以二項樹LIBOR 市場模型評價利率衍生性商品

Abstract

本論文將以LIBOR市場模型為基礎，根據不同期間之節點重合遠期利率樹，提出創新方法建造多期間的遠期利率樹之聯合機率分配。由於LIBOR市場模型存在非馬可夫性質，本論文採用Ho、Stapleton和Subrahmanyam(1995)提供節點重合之造二元樹方法，建構遠期利率樹狀結構LIBOR市場模型。本文將此模型結合Hull-White (1994)同時考慮兩因子的三維度樹狀模型，延伸至不同到期日的利率樹，推導出多期遠期利率樹之聯合機率分配。不但能夠求算不同期間生效的遠期利率之條件機率，且能評價各種型式的利率衍生性商品；並與實務上常用LIBOR市場模型的蒙地卡羅模擬法做比較，證明樹狀方法提供更準確且更有效率的結果。
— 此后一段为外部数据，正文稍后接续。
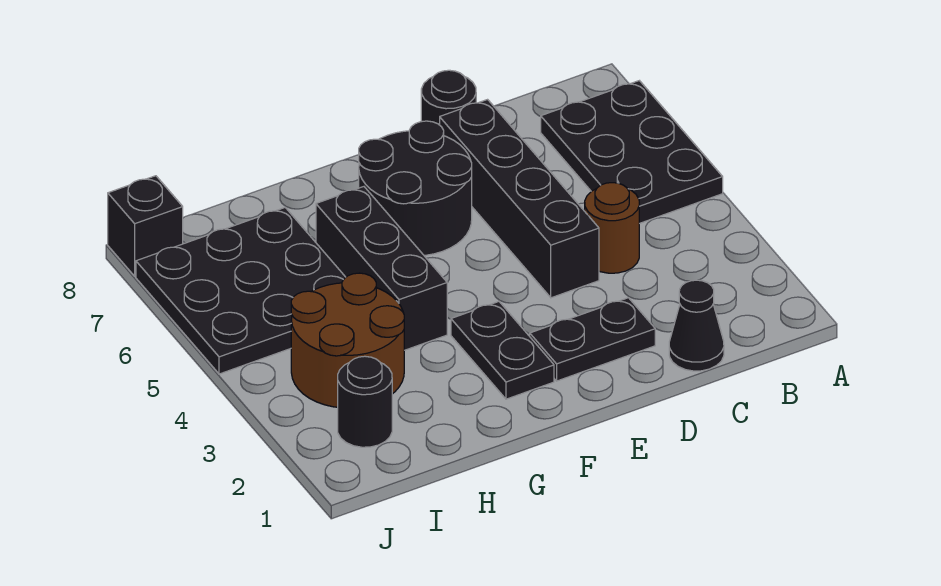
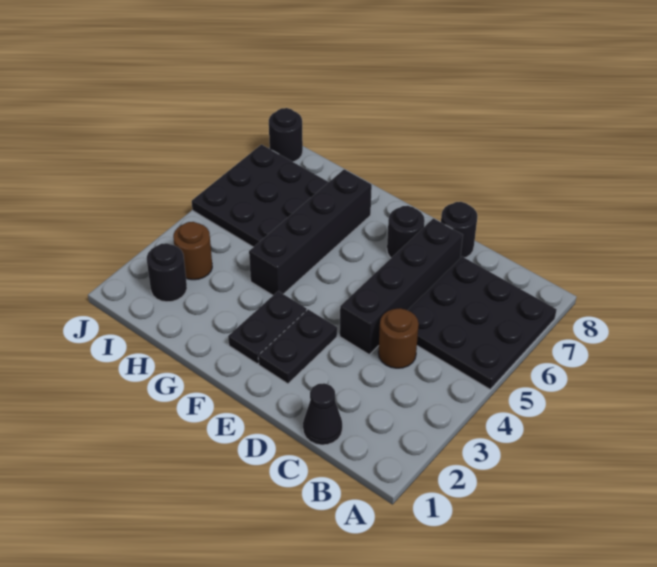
black plate A5:B7 level 1 -> black plate A5:C7 level 1
black plate D2:E2 level 1 -> black plate E2:E3 level 1
black round brick E6:F7 level 1 -> black round brick E7 level 1
black brick G4:G6 level 1 -> black brick G4:G7 level 1
brown round brick H3:I4 level 1 -> brown round brick I3 level 1
black brick J8 level 1 -> black round brick J8 level 1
Pricing interest derivatives with the LIBOR market model (LMM) is hard due to the non-Markov nature of LMM. My thesis follows Ho (2008) to build recombined interest trees with HSS (1995) method. The correlation between two forward rates is modeled by the construction method of the two-dimensional tree procedure suggested by Hull and White (1994b). The proposed lattice method is more efficient in comparison with Monte Carlo simulation in pricing the interest rate derivatives, and more accurate in using Monte Carlo as the benchmark.